Translate

Affichage des articles dont le libellé est grèves. Afficher tous les articles
Affichage des articles dont le libellé est grèves. Afficher tous les articles

25 mai 2025

La grève des taxis, symptôme d’un pays qui déraille

Jean Mizrahi

-25/5/2025- La grève des taxis qui paralyse depuis plusieurs jours les grandes gares françaises et certains axes routiers n’est pas un simple conflit de secteur.

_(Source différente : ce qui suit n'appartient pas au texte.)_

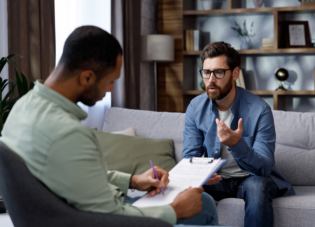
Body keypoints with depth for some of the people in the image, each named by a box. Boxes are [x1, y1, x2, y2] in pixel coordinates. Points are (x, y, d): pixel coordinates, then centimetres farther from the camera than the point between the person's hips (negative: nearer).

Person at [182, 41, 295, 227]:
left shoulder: (260, 110, -18)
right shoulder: (196, 107, -5)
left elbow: (264, 168, -22)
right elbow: (190, 156, -3)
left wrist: (237, 144, -43)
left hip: (253, 178, -2)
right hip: (216, 180, 2)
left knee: (256, 185, -36)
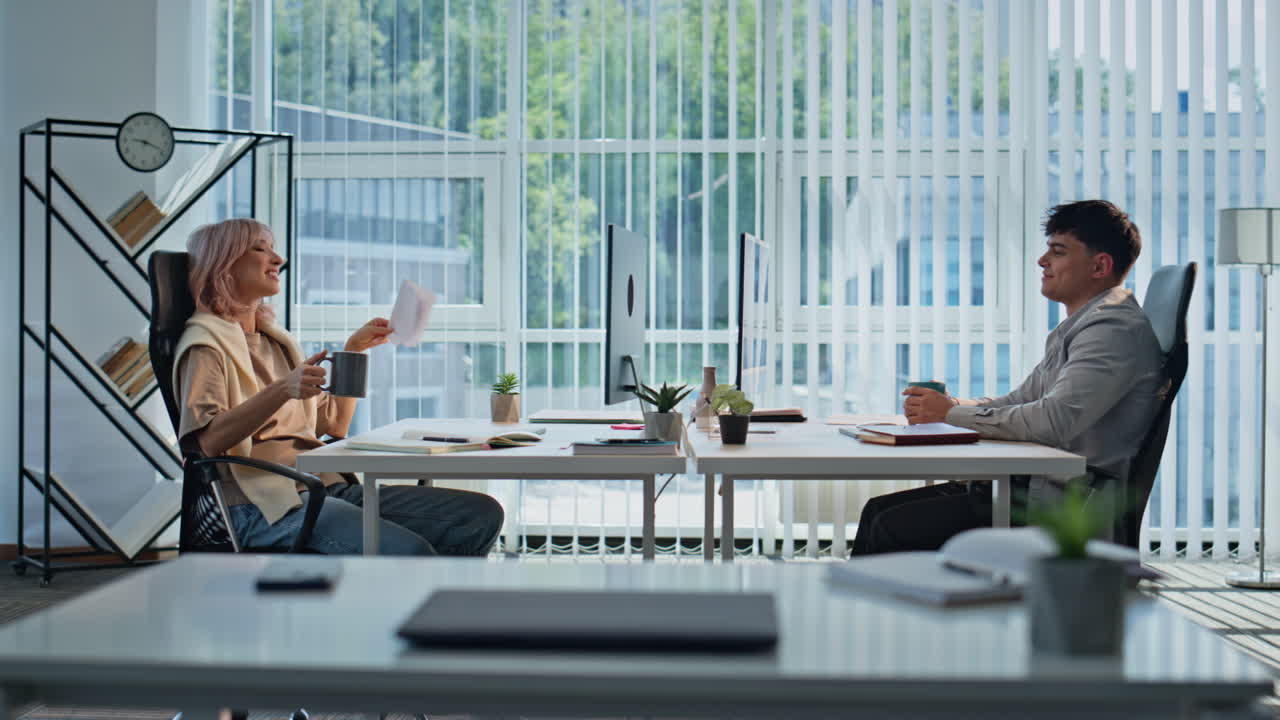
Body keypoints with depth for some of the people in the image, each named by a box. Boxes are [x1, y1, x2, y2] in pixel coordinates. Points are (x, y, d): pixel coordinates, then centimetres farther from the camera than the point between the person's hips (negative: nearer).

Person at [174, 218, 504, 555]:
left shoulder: (273, 339, 26)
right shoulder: (206, 341, 2)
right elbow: (208, 440, -16)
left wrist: (354, 350, 18)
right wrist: (283, 390, -27)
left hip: (328, 487, 8)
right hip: (267, 505, -8)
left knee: (482, 515, -11)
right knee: (410, 552, -33)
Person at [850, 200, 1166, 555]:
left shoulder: (1116, 328, -15)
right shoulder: (1078, 326, 19)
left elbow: (1054, 421, -27)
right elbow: (1021, 401, 22)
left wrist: (952, 412, -16)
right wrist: (950, 404, 3)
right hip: (1030, 486, 10)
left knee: (893, 528, -16)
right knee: (878, 510, 6)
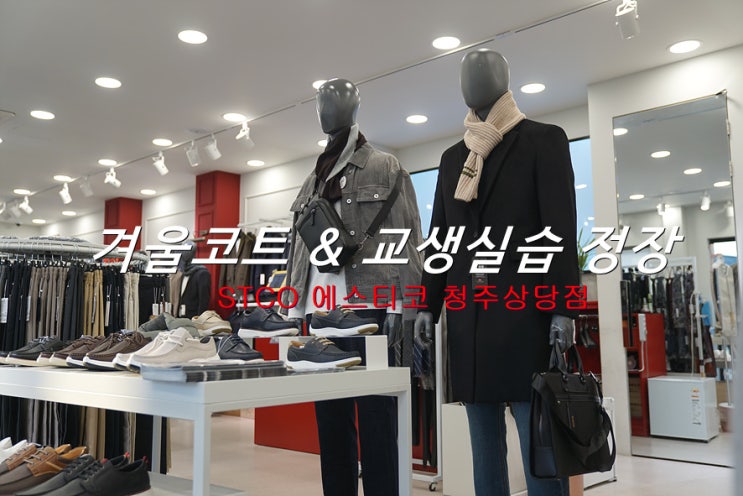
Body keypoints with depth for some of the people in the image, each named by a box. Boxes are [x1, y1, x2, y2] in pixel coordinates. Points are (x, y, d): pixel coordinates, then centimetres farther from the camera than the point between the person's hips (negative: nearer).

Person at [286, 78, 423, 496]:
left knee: (375, 416, -2)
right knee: (330, 417, 8)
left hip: (369, 305, -5)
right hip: (321, 309, 6)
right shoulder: (312, 183, 22)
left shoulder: (386, 169, 6)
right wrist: (295, 307, 12)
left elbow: (407, 239, -2)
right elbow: (300, 249, 20)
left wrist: (402, 305, -12)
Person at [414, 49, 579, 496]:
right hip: (468, 315, 5)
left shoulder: (543, 141, 4)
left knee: (538, 440, -3)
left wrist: (563, 308, -12)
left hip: (524, 311, -5)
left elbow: (561, 230, -4)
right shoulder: (453, 157, 18)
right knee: (484, 441, 10)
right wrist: (428, 305, 9)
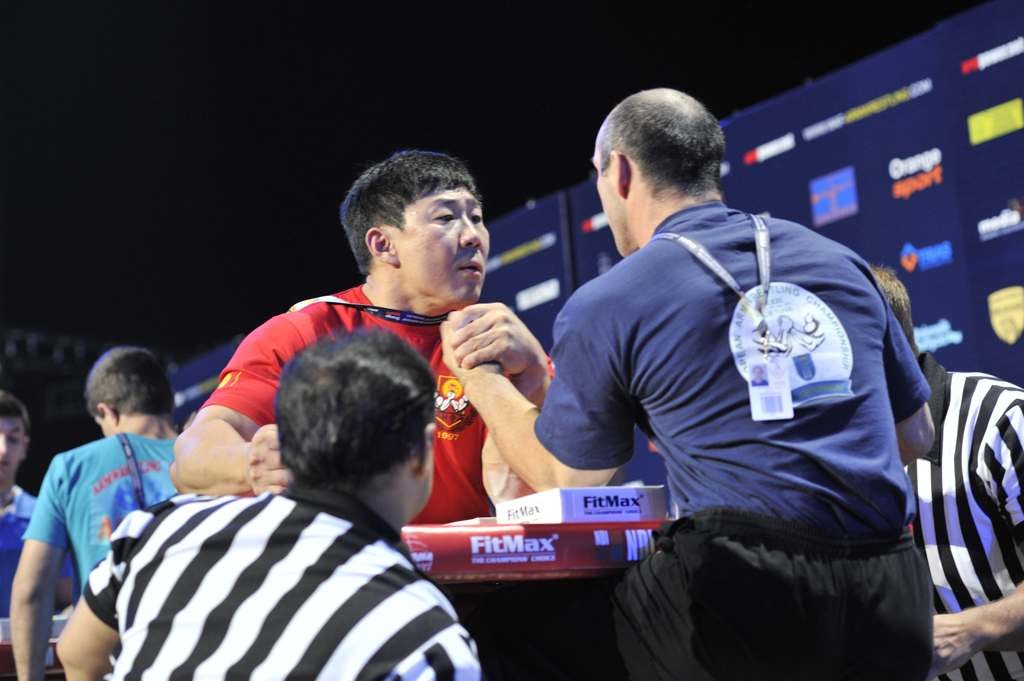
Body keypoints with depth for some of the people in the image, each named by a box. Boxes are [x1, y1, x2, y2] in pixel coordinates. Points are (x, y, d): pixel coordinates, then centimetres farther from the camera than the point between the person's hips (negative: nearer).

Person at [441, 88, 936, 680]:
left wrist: (479, 377, 26)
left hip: (749, 594, -5)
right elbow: (915, 436, 21)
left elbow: (566, 480, 13)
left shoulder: (605, 307, 1)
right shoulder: (840, 261, 13)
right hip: (893, 593, 5)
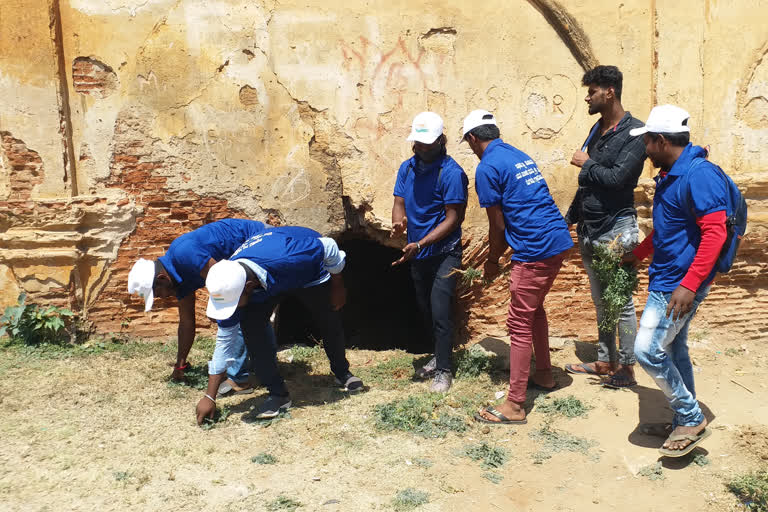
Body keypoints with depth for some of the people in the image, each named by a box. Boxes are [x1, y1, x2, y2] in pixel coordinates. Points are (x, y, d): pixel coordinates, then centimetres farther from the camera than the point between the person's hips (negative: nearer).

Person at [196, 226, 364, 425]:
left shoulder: (285, 259, -49)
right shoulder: (229, 284, -31)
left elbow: (328, 246, -31)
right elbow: (225, 339, -20)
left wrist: (338, 286, -15)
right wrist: (209, 397, -18)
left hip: (311, 271, -2)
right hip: (267, 281, 3)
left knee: (329, 324, 3)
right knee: (249, 326, -19)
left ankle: (342, 373, 35)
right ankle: (278, 393, -5)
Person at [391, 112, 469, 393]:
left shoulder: (451, 173, -18)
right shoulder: (407, 168, 2)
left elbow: (452, 219, -18)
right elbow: (399, 203, 2)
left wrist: (419, 244, -25)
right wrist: (398, 222, -22)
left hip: (444, 252, -7)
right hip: (417, 253, 7)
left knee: (440, 311, -8)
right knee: (425, 309, 17)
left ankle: (443, 370, 6)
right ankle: (439, 356, 36)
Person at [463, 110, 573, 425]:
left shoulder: (487, 167, -9)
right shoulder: (519, 156, 18)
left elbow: (498, 225, -6)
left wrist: (492, 263, 10)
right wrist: (498, 254, 23)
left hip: (534, 251, -9)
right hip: (559, 241, 9)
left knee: (520, 324, -3)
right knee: (534, 308, 25)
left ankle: (514, 406, 3)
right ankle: (544, 374, 39)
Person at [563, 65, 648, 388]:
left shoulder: (634, 132, -12)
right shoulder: (597, 130, 12)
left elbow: (616, 178, -23)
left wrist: (587, 164, -9)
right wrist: (570, 217, 18)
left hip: (616, 229, -8)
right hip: (589, 229, 8)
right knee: (601, 301, 15)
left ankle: (626, 368, 14)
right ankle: (605, 361, 27)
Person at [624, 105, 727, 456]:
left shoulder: (699, 174, -19)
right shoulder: (671, 175, 12)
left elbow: (715, 232, -25)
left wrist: (690, 285, -29)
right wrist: (638, 254, 35)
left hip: (679, 285, -10)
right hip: (666, 279, 10)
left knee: (647, 350, -10)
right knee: (673, 349, 16)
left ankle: (691, 419, 7)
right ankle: (687, 421, 30)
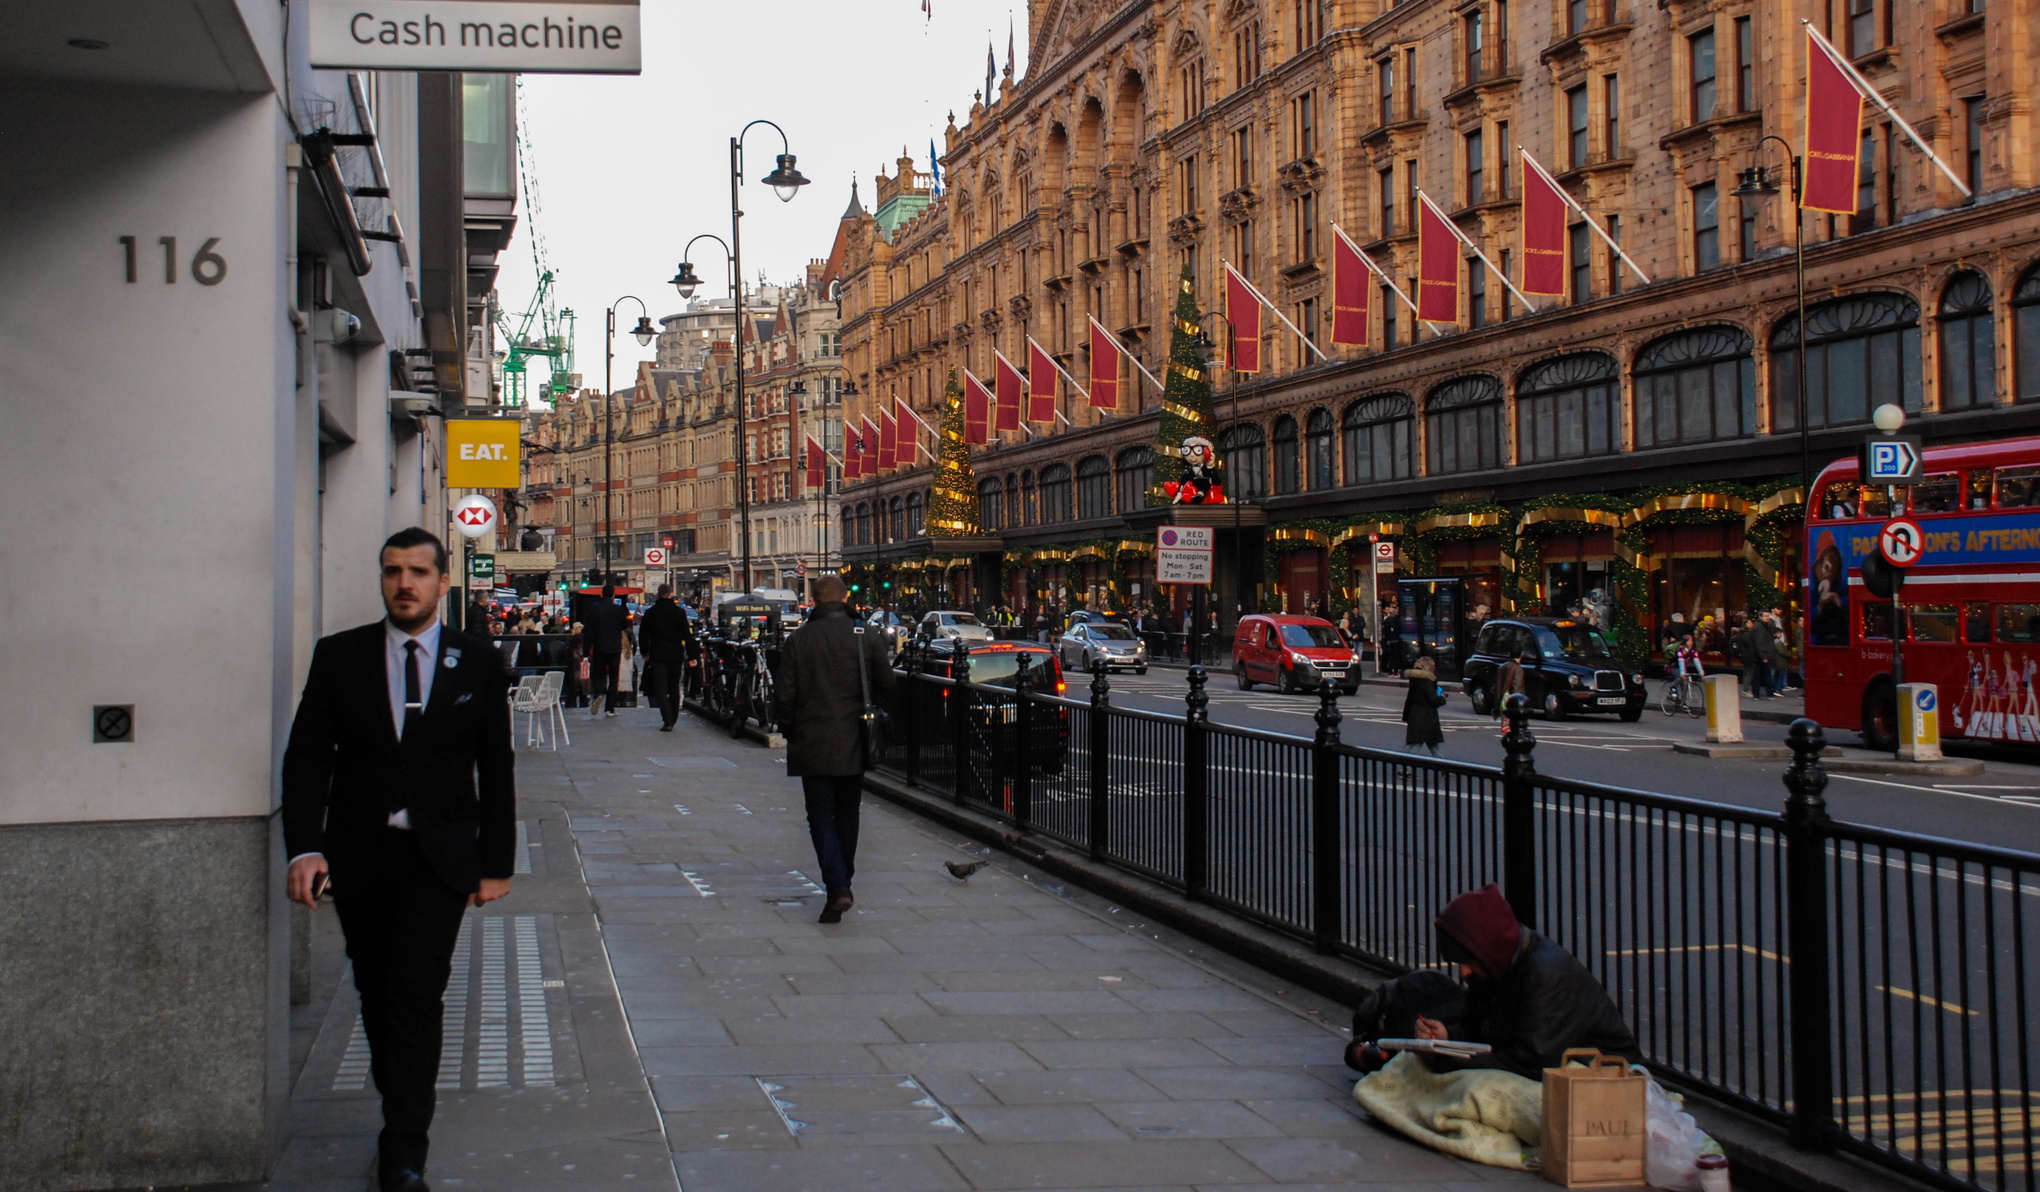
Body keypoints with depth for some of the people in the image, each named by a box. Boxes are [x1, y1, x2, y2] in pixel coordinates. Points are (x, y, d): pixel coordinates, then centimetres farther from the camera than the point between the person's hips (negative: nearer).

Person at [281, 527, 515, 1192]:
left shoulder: (477, 662, 3)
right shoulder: (339, 657, 3)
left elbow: (497, 769, 6)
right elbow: (306, 756, 1)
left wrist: (496, 863, 4)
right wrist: (304, 847, -12)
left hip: (440, 860, -2)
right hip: (359, 857, 2)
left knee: (417, 994, -10)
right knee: (377, 994, 10)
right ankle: (402, 1119, 28)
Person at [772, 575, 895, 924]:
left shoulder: (797, 641, -5)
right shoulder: (866, 637, -4)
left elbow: (784, 697, -4)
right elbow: (886, 684, 0)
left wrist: (790, 730, 13)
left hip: (812, 743, -2)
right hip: (854, 742, 2)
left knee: (821, 817, 0)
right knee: (846, 814, 17)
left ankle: (836, 887, -14)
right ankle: (843, 882, 26)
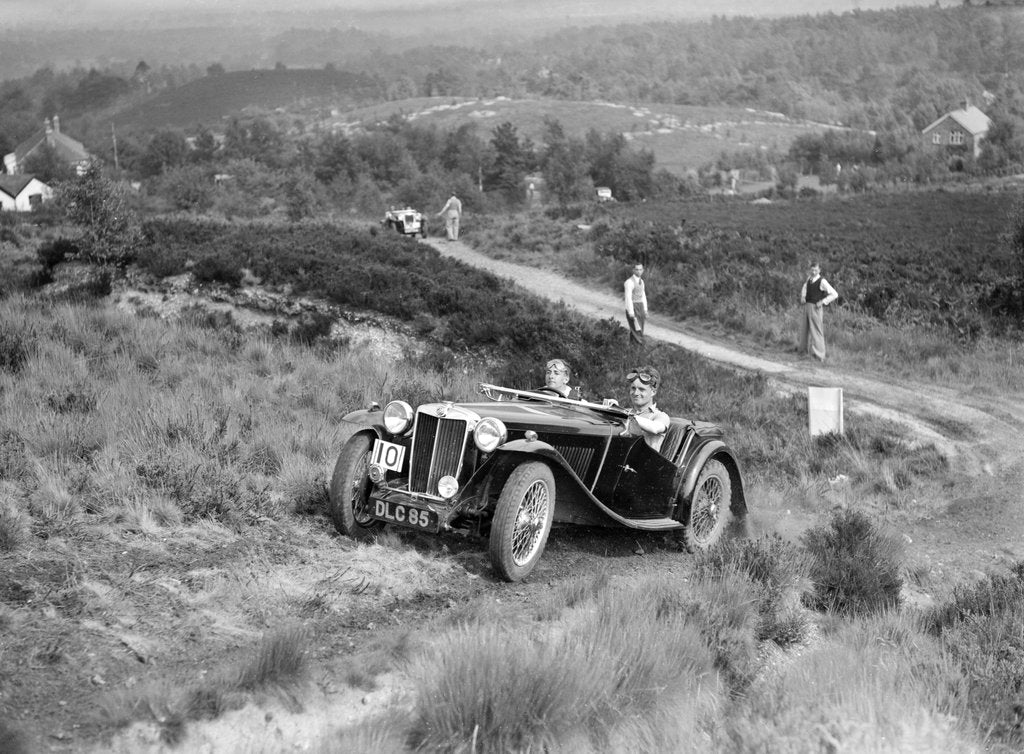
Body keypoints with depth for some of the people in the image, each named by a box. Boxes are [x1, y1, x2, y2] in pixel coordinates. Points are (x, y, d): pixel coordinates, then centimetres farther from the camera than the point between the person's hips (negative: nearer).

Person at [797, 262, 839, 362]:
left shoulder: (822, 281, -12)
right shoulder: (809, 279, 8)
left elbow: (834, 294, -13)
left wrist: (823, 302, -14)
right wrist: (802, 297, 9)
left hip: (815, 307, -7)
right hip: (805, 305, 7)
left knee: (816, 330, -6)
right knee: (804, 328, 19)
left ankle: (819, 355, -4)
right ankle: (802, 348, 38)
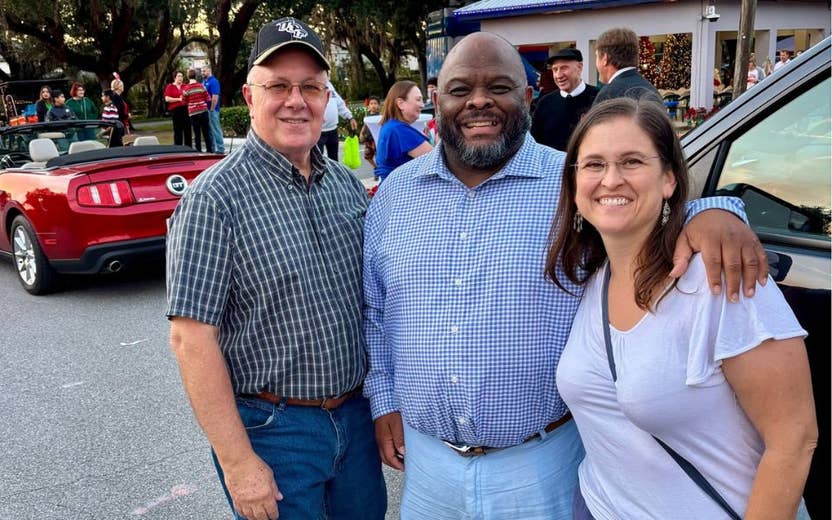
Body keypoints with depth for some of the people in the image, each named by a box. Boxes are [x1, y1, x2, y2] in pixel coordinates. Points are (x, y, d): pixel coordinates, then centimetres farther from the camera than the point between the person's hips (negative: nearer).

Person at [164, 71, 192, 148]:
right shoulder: (170, 86, 5)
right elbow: (167, 99, -4)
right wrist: (178, 99, -11)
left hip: (186, 109, 3)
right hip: (175, 110, -3)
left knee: (187, 130, 2)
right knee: (178, 131, -1)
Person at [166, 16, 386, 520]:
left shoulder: (349, 185, 3)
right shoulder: (216, 197, -16)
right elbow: (192, 337, -17)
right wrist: (238, 461, -17)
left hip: (356, 414, 6)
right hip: (272, 429, -6)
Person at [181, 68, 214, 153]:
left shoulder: (186, 88, -5)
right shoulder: (201, 86, -3)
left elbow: (184, 102, -1)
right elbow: (207, 98, 0)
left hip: (193, 113, -1)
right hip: (203, 111, 1)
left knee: (197, 133, 2)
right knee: (206, 131, 8)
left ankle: (198, 150, 2)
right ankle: (210, 150, 10)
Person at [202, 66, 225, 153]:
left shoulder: (213, 81, -11)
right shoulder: (203, 82, 15)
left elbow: (215, 97, -18)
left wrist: (211, 110, -20)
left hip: (212, 109, -9)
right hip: (205, 109, 9)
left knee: (215, 129, -6)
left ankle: (220, 148, -3)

Elle cristallise, à elle seule, plusieurs pathologies profondes de la société française : addiction à la dépense publique, abdication de l’autorité régalienne, et refus obstiné d’affronter l’avenir.
Au cœur du litige : la réforme de la tarification des transports médicaux, que l’Assurance maladie souhaite rationaliser. Aujourd’hui, les taxis conventionnés représentent une charge annuelle de plusieurs milliards d’euros. Pour beaucoup d’entre eux, cette manne publique est devenue vitale : sans elle, leur activité serait moins rentable. Cette grève révèle donc une vérité crue : une part non négligeable de ces chauffeurs ne vit plus d’un marché libre, mais d’un système de redistribution artificiel. Ils sont les enfants gâtés d’un État-nounou, devenus dépendants d’une économie d’appoint financée par la collectivité.
Mais l’essentiel est aussi ailleurs : cette dépendance individuelle est devenue un levier de blocage collectif. Que des accès à des gares soient restés inaccessibles pendant plus d’une semaine, que des axes entiers soient neutralisés sans réaction de l’État, en dit long sur le degré de décomposition de l’autorité publique. Parti un mardi pour Paris depuis Marseille, je suis revenu le jeudi par la même gare : toujours bloquée. Même scène absurde. Même impuissance. La France est aujourd’hui un pays où des intérêts très minoritaires peuvent faire plier la logistique nationale, sans rencontrer la moindre opposition sérieuse. Et où l’État, au lieu de rétablir l’ordre, entame une énième “concertation”.
À cette logique de rente et de blocage s’ajoute une surdité stratégique. Au lieu de repenser en profondeur leur métier, les taxis s’accrochent à des subventions appelées à disparaître. Car la vraie révolution approche, et elle ne viendra ni des VTC ni du ministère : elle viendra des véhicules autonomes. D’ici cinq à dix ans, une large part du métier de taxi sera automatisée. La profession de chauffeur, dans sa forme actuelle, est condamnée. L’énergie investie à défendre une rente de court terme serait mieux employée à anticiper, à se reconvertir, à exiger de l’État non pas des aides, mais des moyens d’adaptation.
Il est temps que la France sorte de cette logique infantile dans laquelle chacun réclame sa part du gâteau public, tout en piétinant les droits des autres. La liberté ne consiste pas à bloquer les gares, mais à bâtir un avenir dans un cadre commun, respecté par tous. Ce pays crève de ne plus savoir dire non. Il est grand temps qu’il réapprenne.